You are looking for the “networkUris” section (highlighted). Those will be your two networks that will end up as NIC_Network_Uri and NIC2_Network_Uri in the shared_vars.yml file.

Next, it’s decision-making time. I have parameterized as much as I can, and as usual I have commented as much as I can throughout, but you will have to alter this to fit your environment. You will notice that I have included an option for the Scratch Partition (as detailed above). If you don’t have that, you should comment that out everywhere.
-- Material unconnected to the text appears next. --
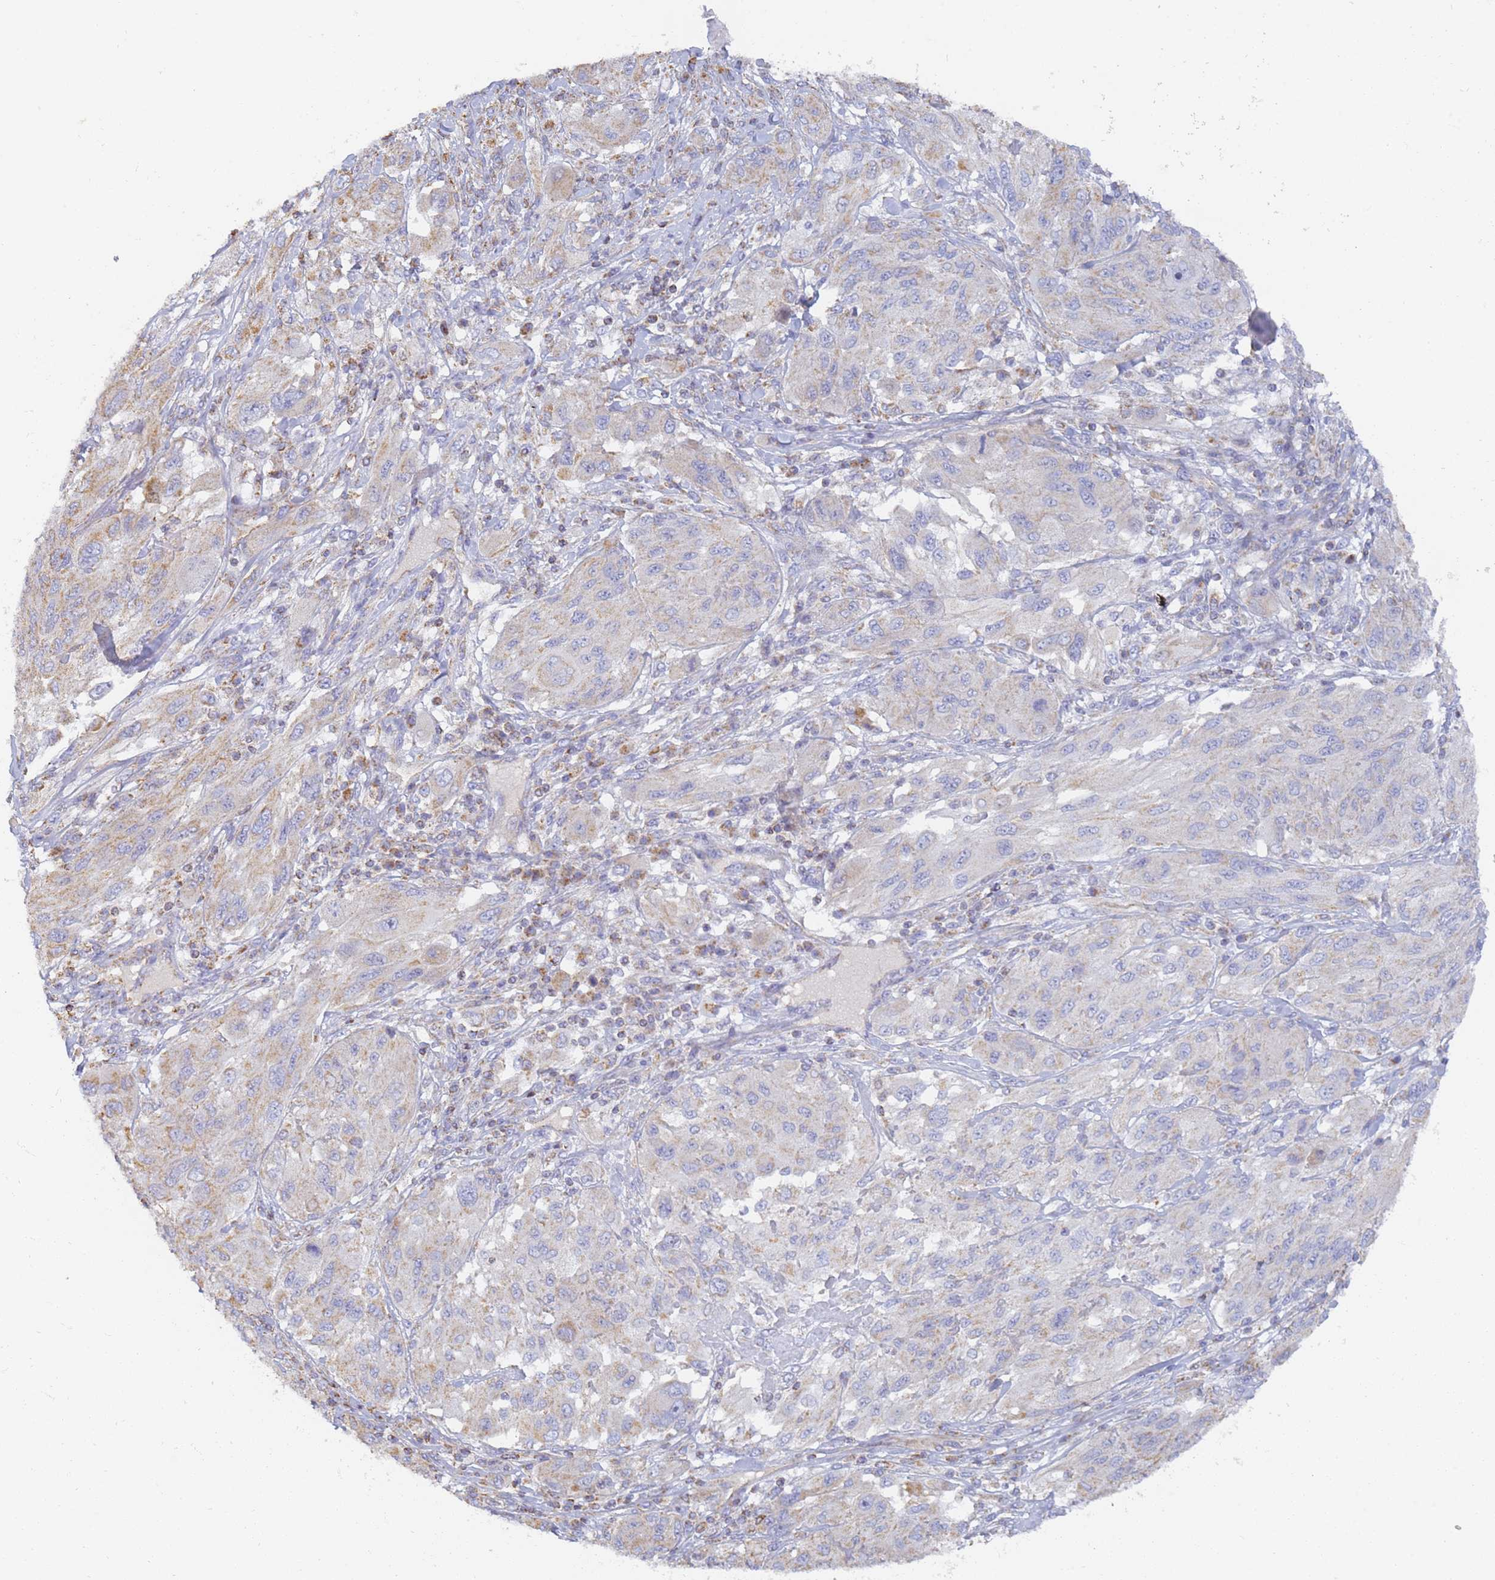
{"staining": {"intensity": "moderate", "quantity": "<25%", "location": "cytoplasmic/membranous"}, "tissue": "melanoma", "cell_type": "Tumor cells", "image_type": "cancer", "snomed": [{"axis": "morphology", "description": "Malignant melanoma, NOS"}, {"axis": "topography", "description": "Skin"}], "caption": "Melanoma stained with a brown dye demonstrates moderate cytoplasmic/membranous positive expression in about <25% of tumor cells.", "gene": "UTP23", "patient": {"sex": "female", "age": 91}}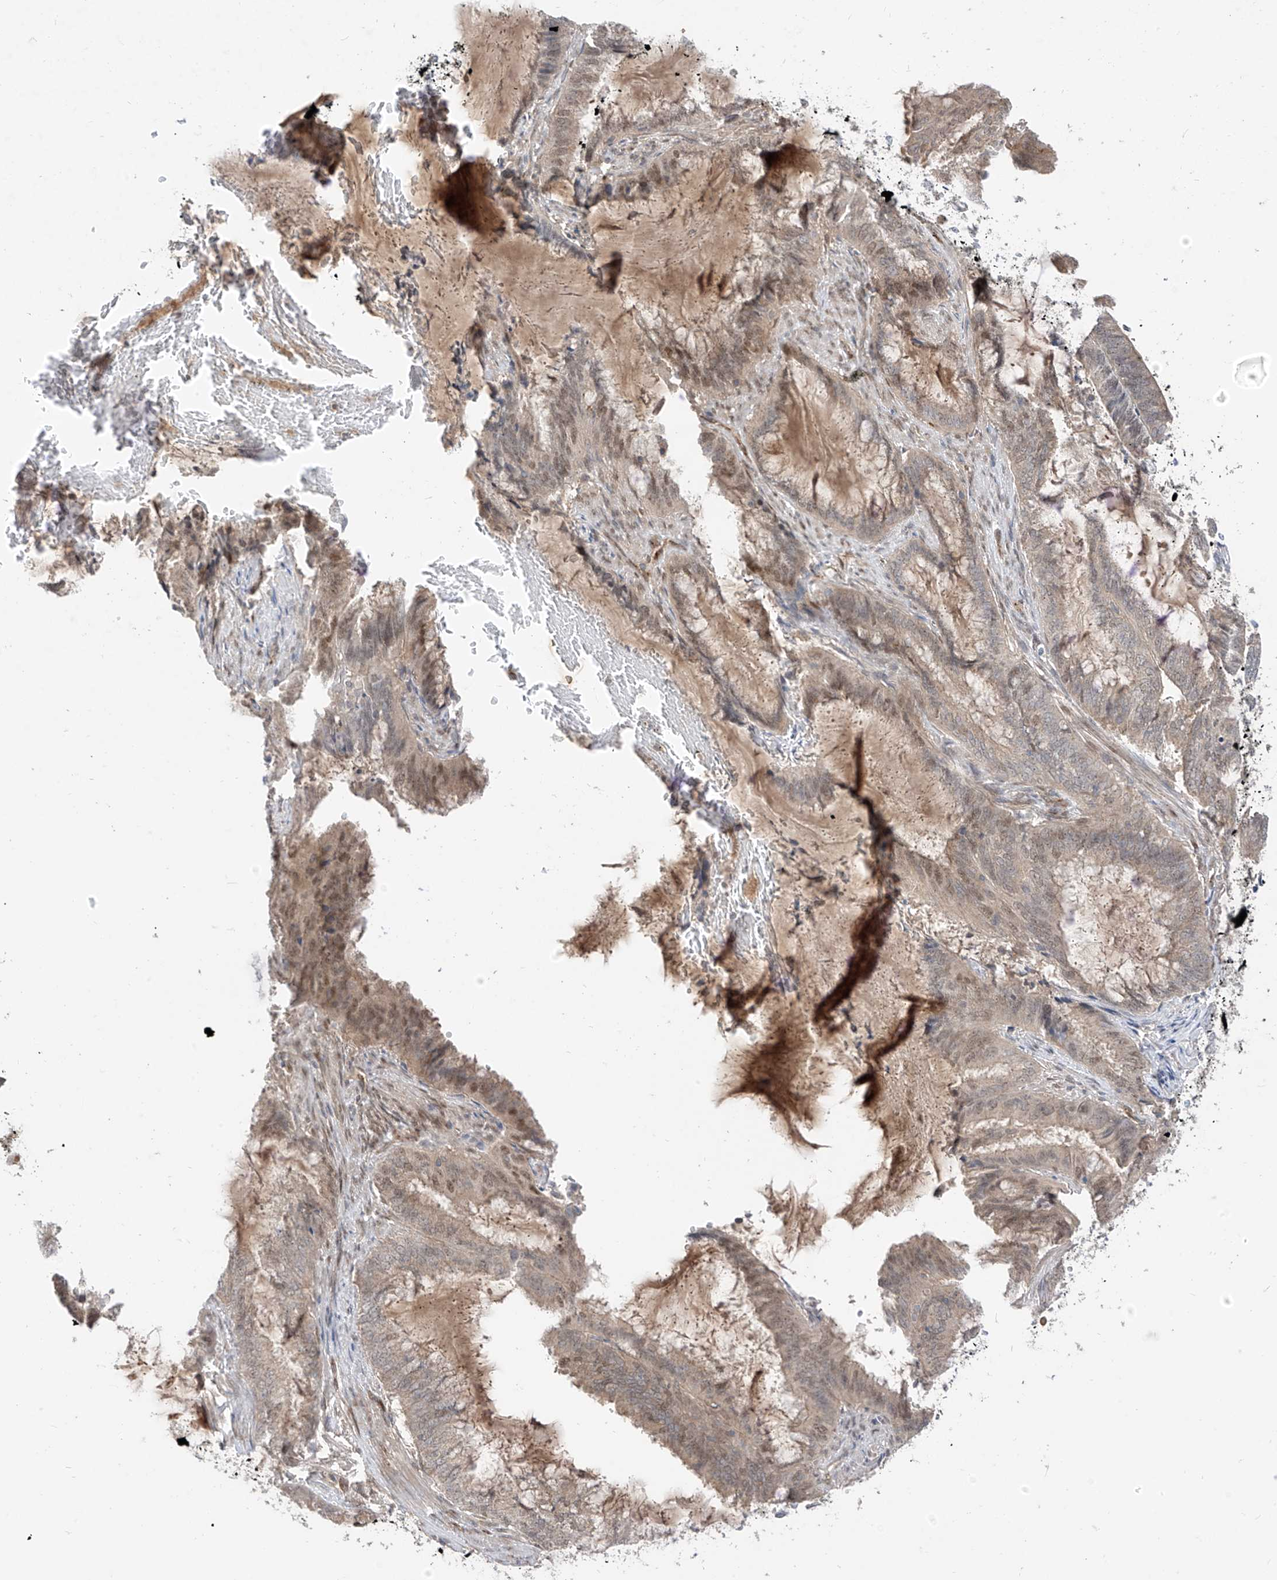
{"staining": {"intensity": "moderate", "quantity": "<25%", "location": "nuclear"}, "tissue": "endometrial cancer", "cell_type": "Tumor cells", "image_type": "cancer", "snomed": [{"axis": "morphology", "description": "Adenocarcinoma, NOS"}, {"axis": "topography", "description": "Endometrium"}], "caption": "Immunohistochemical staining of endometrial cancer reveals low levels of moderate nuclear expression in about <25% of tumor cells. (IHC, brightfield microscopy, high magnification).", "gene": "MRTFA", "patient": {"sex": "female", "age": 51}}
Now it’s time for “all the things”: Run the baremetalesxirollouts.yml file:

ansible-playbook -i inventory/hosts --limit localhost baremetalesxirollouts.yml --ask-vault-pass -vvv

The playbook will prompt you for 5 things:

  1. “Enter the ESXi Hostname:”
  2. “Enter the Management IP Address for the ESXi Host:”
  3. “Enter the vMotion IP Address for the ESXi Host:”
  4. “Enter the Blade location by Frame Name and bay number. Example: ‘MXQ917069G, bay 1’:”
  5. “Enter the vCenter Cluster name:”

You will notice that my “atomic unit” for this is the vCenter. That has been hard-coded; as has the vCenter Datacenter. Both of which are for the second part of the playbook. More decisions for you. . . .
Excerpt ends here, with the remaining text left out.